A post suggested that the Old Testament 10 Commandments came from injunctions within the Egyptian Book of the Dead. The link explores this possibility, but suggests that different cultures could come up with similar injunctions.
My naive assessment is 80% likely. Higher, lower?
In a Great Courses class on Egyptian archeology, the professor viewed Exodus as largely or entirely mythical with no significant contribution by Jews to the building of the pyramids.
We know they didn't wander in the desert for forty years as the trip only takes a few weeks (at a slow pace). If that didn't happen then the whole rest of the OT is fiction (and reads like it). Psalms, one of the longest books and basis for others, is a series of poems.

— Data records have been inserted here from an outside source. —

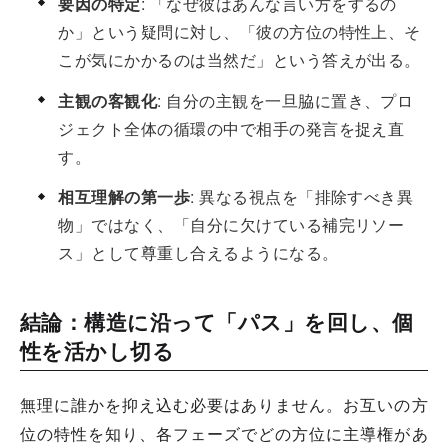
要因の特定
: 「なぜ彼はあんな言い方をするの
か」という疑問に対し、「彼の方位の特性上、そ
こが気にかかるのは当然だ」という答えが出る。
主観の客観化
: 自分の主観を一旦脇に置き、プロ
ジェクト全体の循環の中で相手の発言を捉え直
す。
相互理解の第一歩
: 異なる視点を「排除すべき異
物」ではなく、「自分に欠けている補完リソー
ス」として尊重し合えるようになる。
結論：構造に沿って「パス」を回し、個
性を活かし切る
無理に誰かを抑え込む必要はありません。お互いの方
位の特性を知り、各フェーズでどの方位に主導権があ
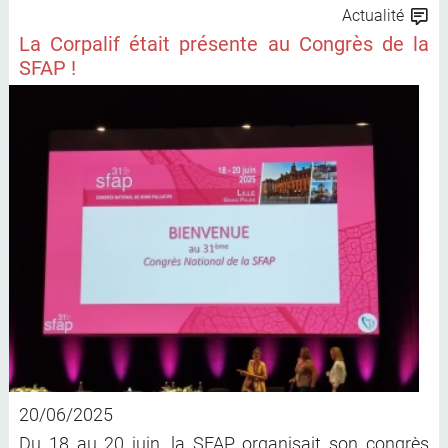
Actualité
La Corpalif était présente au Congrès de la
SFAP !
20/06/2025
Du 18 au 20 juin, la SFAP organisait son congrès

I personally suspect that the Exodus did not take place, but there certainly was an exodus of a kind. There was, and we know this because there are historic records, an almost continuing exodus all the time. Since the semi-desert lands of the Sinai to the East of Egypt, were the almost inevitable destination for all escaping criminals and runaway slaves, coming out of Egypt, there would have been an almost endless flow of such people all of the time. It was therefore inevitable that the people, living in the deserts to the east would have come, in the end, to believe that everyone had once come out of Egypt, and would eventually forget that there were originally some natives who had always lived there.
Then as always happens, in myths and story telling, most of the real events would fade from memory, and only a single notable event, perhaps not even the biggest, centered on a mythical hero figure, who may have been made up out of the stories of several people, would remain.